If you aren’t a hockey fan, you probably don’t get the double meaning of the comment Mr. Miller made in the clip above.  Hockey fans died laughing.  If you are the significant other of a sports fan who seems to have lost their mind because it’s Fall sports season, you have probably begun to also find yourself alone all weekend because you don’t share your significant other’s love of entire days spent watching sports on TV.

While some significant others feel left out, I don’t!  I  LOVE SPORTS.  I watch them all! I haunt Twitter for any information about teams and players I care about and follow my favorite sports writers and on-air personalities. I search the sports talk first on Twitter and, inevitably, end up involved in tweet chats involving my favorite teams.  I take on the big boys with passion (last week I called out ESPN’s Chris Fowler over his obvious Alabama bias during the broadcast and, without defending his bias, he instead debated me about calling those charged with Felonies, “Felons”), I research my positions, I back down when I’m wrong, but I fight to win when I think my position is supported and I’m right.

It may not look like it now, but  I grew up a tomboy!  My mom wanted to buy me cute skirts and dresses but I wanted Toughskins like the other girls and boys at Vejar Elementary.  I didn’t sit in the halls playing paper dolls with the other little girls.  My girlfriends all played every sport at school like I did.  Kickball, tetherball, handball, dodgeball, football in the rain?  I was in!  Team sports?  I played organized and then school soccer, volleyball, and tennis. But softball and basketball were the sports I played from 2nd grade through high school and beyond, and the ones that I loved the most.

If my dad was watching a football, baseball, basketball or hockey game on TV, I was planted right beside him watching and yelling along.  It’s what we did.  I think the hardest day for him was the day he had to tell my mom to make me wear a t-shirt under my softball jersey because he could see my C-Cup bra underneath the mesh.  Poor guy.  I think it was probably the first time he realized I really was a girl and not his oldest son!

I Love:

  • Wearing my favorite team’s colors: #Fight On, #Beat The Bruins, #Go Trojans; #Go Kings Go!, #Beat The Ducks; #Go Lakers;
  • Sitting on the couch, or sitting in a bar yelling & throwing high fives;
  • Eating food I shouldn’t and drinking cold beer; and
  • Cheering wins and feeling the disappointment of losses with friends.

But even if you aren’t one of those who grew up in a household that revolved around sports and sporting events, you can still come and feel like part of the gang!
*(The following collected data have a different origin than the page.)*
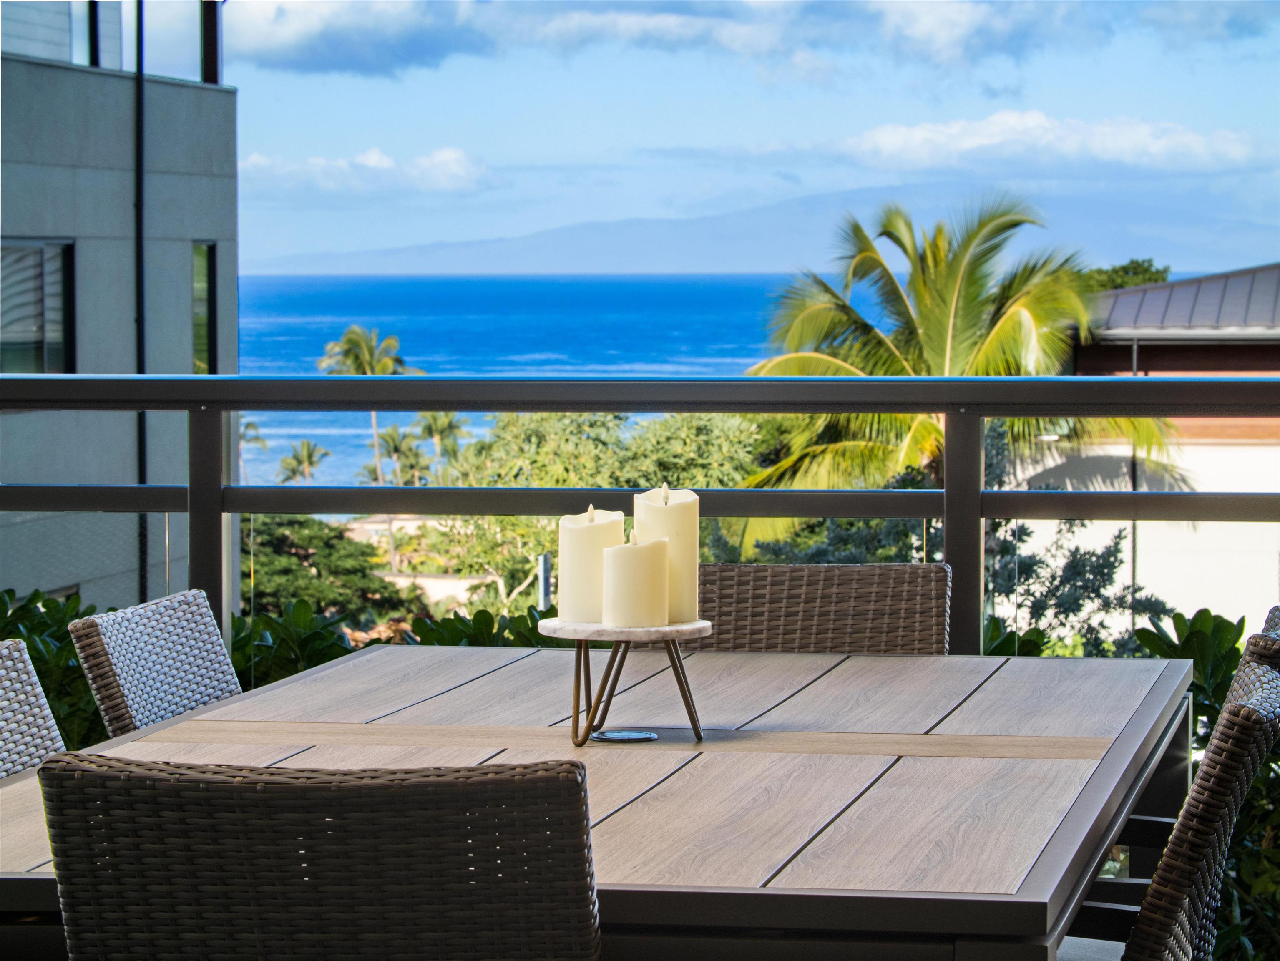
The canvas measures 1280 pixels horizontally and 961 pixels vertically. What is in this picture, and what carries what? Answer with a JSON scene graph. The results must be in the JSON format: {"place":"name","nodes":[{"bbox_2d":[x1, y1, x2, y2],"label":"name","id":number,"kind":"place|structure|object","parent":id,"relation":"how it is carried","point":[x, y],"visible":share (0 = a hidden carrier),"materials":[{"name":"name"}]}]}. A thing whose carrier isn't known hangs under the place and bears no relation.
{"place":"outdoors","nodes":[
{"label":"outdoors","id":0,"kind":"place"},
{"bbox_2d":[0,0,236,615],"label":"building","id":1,"kind":"structure","parent":0,"point":[80,335],"materials":[{"name":"grey"}]},
{"bbox_2d":[0,240,74,373],"label":"window","id":2,"kind":"structure","parent":1,"relation":"in","point":[51,348],"materials":[{"name":"glass"}]},
{"bbox_2d":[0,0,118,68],"label":"window","id":3,"kind":"structure","parent":1,"relation":"in","point":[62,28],"materials":[{"name":"glass"}]},
{"bbox_2d":[134,0,147,592],"label":"drainpipe","id":4,"kind":"object","parent":1,"relation":"attached to","point":[139,138],"visible":0.63,"materials":[{"name":"black metal"}]},
{"bbox_2d":[191,241,216,373],"label":"window","id":5,"kind":"structure","parent":1,"relation":"in","point":[199,270],"materials":[{"name":"glass"}]},
{"bbox_2d":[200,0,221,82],"label":"pole","id":6,"kind":"object","parent":1,"relation":"attached to","point":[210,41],"visible":0.49,"materials":[{"name":"metal"}]},
{"bbox_2d":[236,145,497,197],"label":"cloud","id":7,"kind":"structure","parent":0,"point":[369,162],"materials":[{"name":"white"}]},
{"bbox_2d":[227,272,898,486],"label":"sea","id":8,"kind":"structure","parent":0,"point":[316,340],"materials":[{"name":"blue liquid"}]},
{"bbox_2d":[142,0,1279,266],"label":"sky","id":9,"kind":"structure","parent":0,"point":[526,160],"materials":[{"name":"blue"}]},
{"bbox_2d":[212,0,1260,77],"label":"cloud","id":10,"kind":"structure","parent":0,"point":[324,46],"materials":[{"name":"white"}]},
{"bbox_2d":[256,184,1278,278],"label":"mountain","id":11,"kind":"structure","parent":0,"point":[679,259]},
{"bbox_2d":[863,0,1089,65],"label":"cloud","id":12,"kind":"structure","parent":0,"point":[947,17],"materials":[{"name":"white"}]},
{"bbox_2d":[744,109,1268,175],"label":"cloud","id":13,"kind":"structure","parent":0,"point":[888,138],"materials":[{"name":"white"}]},
{"bbox_2d":[1013,263,1279,640],"label":"house","id":14,"kind":"structure","parent":0,"point":[1276,448],"materials":[{"name":"white paint"}]},
{"bbox_2d":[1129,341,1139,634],"label":"drainpipe","id":15,"kind":"object","parent":14,"relation":"attached to","point":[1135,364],"visible":0.32,"materials":[{"name":"grey metal"}]},
{"label":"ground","id":16,"kind":"structure","parent":0},
{"bbox_2d":[0,638,66,778],"label":"wicker chair","id":17,"kind":"object","parent":16,"relation":"on","point":[38,690],"visible":0.46,"materials":[{"name":"wicker"}]},
{"bbox_2d":[0,588,105,755],"label":"shrub","id":18,"kind":"object","parent":16,"relation":"on","point":[1,639],"visible":0.31,"materials":[{"name":"green plant"}]},
{"bbox_2d":[67,589,242,740],"label":"wicker chair","id":19,"kind":"object","parent":16,"relation":"on","point":[194,668],"visible":0.33,"materials":[{"name":"wicker"}]},
{"bbox_2d":[238,418,268,481],"label":"palm tree","id":20,"kind":"object","parent":16,"relation":"on","point":[252,426],"visible":0.33,"materials":[{"name":"plant"}]},
{"bbox_2d":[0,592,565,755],"label":"hedge","id":21,"kind":"object","parent":16,"relation":"on","point":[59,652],"visible":0.15,"materials":[{"name":"green plant"}]},
{"bbox_2d":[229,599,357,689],"label":"shrub","id":22,"kind":"object","parent":16,"relation":"on","point":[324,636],"visible":0.26,"materials":[{"name":"green plant"}]},
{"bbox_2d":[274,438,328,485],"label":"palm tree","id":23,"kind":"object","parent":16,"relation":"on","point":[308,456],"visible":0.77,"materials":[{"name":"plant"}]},
{"bbox_2d":[39,754,602,960],"label":"wicker chair","id":24,"kind":"object","parent":16,"relation":"on","point":[162,795],"visible":1,"materials":[{"name":"wicker"}]},
{"bbox_2d":[242,515,409,622],"label":"tree","id":25,"kind":"object","parent":16,"relation":"on","point":[282,569],"visible":0.56,"materials":[{"name":"green plant"}]},
{"bbox_2d":[316,325,419,489],"label":"palm tree","id":26,"kind":"object","parent":16,"relation":"on","point":[358,340],"visible":0.64,"materials":[{"name":"plant"}]},
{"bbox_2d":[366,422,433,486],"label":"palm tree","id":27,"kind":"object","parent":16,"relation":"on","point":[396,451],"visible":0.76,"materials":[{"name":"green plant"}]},
{"bbox_2d":[412,410,468,474],"label":"palm tree","id":28,"kind":"object","parent":16,"relation":"on","point":[449,426],"visible":0.71,"materials":[{"name":"green plant"}]},
{"bbox_2d":[403,603,558,647],"label":"shrub","id":29,"kind":"object","parent":16,"relation":"on","point":[531,633],"visible":0.17,"materials":[{"name":"green plant"}]},
{"bbox_2d":[537,552,551,608],"label":"post","id":30,"kind":"object","parent":16,"relation":"on","point":[541,572],"visible":0.39,"materials":[{"name":"metal"}]},
{"bbox_2d":[414,405,761,610],"label":"tree","id":31,"kind":"object","parent":16,"relation":"on","point":[560,437],"visible":0.51,"materials":[{"name":"green plant"}]},
{"bbox_2d":[0,643,1206,960],"label":"dining table","id":32,"kind":"object","parent":16,"relation":"on","point":[912,657],"visible":0.82,"materials":[{"name":"brown wood"}]},
{"bbox_2d":[537,616,709,747],"label":"candle stand","id":33,"kind":"object","parent":32,"relation":"on","point":[584,655],"visible":0.9,"materials":[{"name":"white stone"}]},
{"bbox_2d":[557,505,623,624],"label":"candle","id":34,"kind":"object","parent":33,"relation":"on","point":[589,531],"visible":0.83,"materials":[{"name":"wax"}]},
{"bbox_2d":[602,529,669,626],"label":"candle","id":35,"kind":"object","parent":33,"relation":"on","point":[645,550],"visible":0.99,"materials":[{"name":"wax"}]},
{"bbox_2d":[632,484,700,623],"label":"candle","id":36,"kind":"object","parent":33,"relation":"on","point":[637,515],"visible":0.7,"materials":[{"name":"beige wax"}]},
{"bbox_2d":[590,728,658,742],"label":"umbrella hole cover","id":37,"kind":"object","parent":32,"relation":"on","point":[618,736],"visible":0.97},
{"bbox_2d":[0,374,1279,656],"label":"railing","id":38,"kind":"object","parent":16,"relation":"on","point":[144,488],"visible":0.72,"materials":[{"name":"metal"}]},
{"bbox_2d":[688,561,952,654],"label":"wicker chair","id":39,"kind":"object","parent":16,"relation":"on","point":[894,617],"visible":0.28,"materials":[{"name":"brown wicker"}]},
{"bbox_2d":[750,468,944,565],"label":"tree","id":40,"kind":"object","parent":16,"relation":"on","point":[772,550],"visible":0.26,"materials":[{"name":"green plant"}]},
{"bbox_2d":[736,193,1189,534],"label":"palm tree","id":41,"kind":"object","parent":16,"relation":"on","point":[960,324],"visible":0.75,"materials":[{"name":"plant"}]},
{"bbox_2d":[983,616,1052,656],"label":"shrub","id":42,"kind":"object","parent":16,"relation":"on","point":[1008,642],"visible":0.13,"materials":[{"name":"green plant"}]},
{"bbox_2d":[979,505,1169,657],"label":"shrub","id":43,"kind":"object","parent":16,"relation":"on","point":[1024,529],"visible":0.43,"materials":[{"name":"green plant"}]},
{"bbox_2d":[1076,257,1171,291],"label":"tree","id":44,"kind":"object","parent":16,"relation":"on","point":[1138,267],"visible":0.15,"materials":[{"name":"green plant"}]},
{"bbox_2d":[1044,622,1279,960],"label":"wicker chair","id":45,"kind":"object","parent":16,"relation":"on","point":[1254,650],"visible":0.56,"materials":[{"name":"wicker"}]},
{"bbox_2d":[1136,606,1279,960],"label":"shrub","id":46,"kind":"object","parent":16,"relation":"on","point":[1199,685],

arodwangdoubentWatch for funny headlines like the one about Alex Rodriguez to the left with it’s hilarious play on words.  Commit them to memory, or even cut them out for reference and throw them into a conversation during the next baseball game you’re watching with rabid baseball fans.  They’ll appreciate your effort.

Don’t zone out while everyone else is watching the game.  Get into it.  Listen to the banter, pay attention to what the announcers are saying about the game even if you don’t understand it, and if you time it perfectly, you may just get to throw out a well timed sports double entendre!  

Some examples of sports double entendres:

  • Watching Basketball?  If someone has the ball and is bouncing it up court (AKA “dribbling”) they are the: Ball Handler.  If you hear someone refer to poor ball handling or they say he has “weak/bad/poor/shitty, etc. ball handling skills” you can whip out a witty comeback of, “I bet he’s great at pocket pool.”
  • In football, when a player is getting tackled it can be said that the opponent, “rode him to the ground.”  Groan!  Alright, it’s crude, but your amongst beer drinking football fans, it’s bound to be a little rough and tumble.
  • Again in basketball, if a team has 3 very tall players on the court, they have. “a lot of length down low.” wink wink

Whip one of these out and you’ll be the one your significant other’s buddies are anxious to have there every time they go out, not just when they are watching games!   You’ll show a little bit of knowledge about the game you’re watching and you’ll be funny too!  Before you know it, you’ll be the one getting the high fives instead of your  significant other!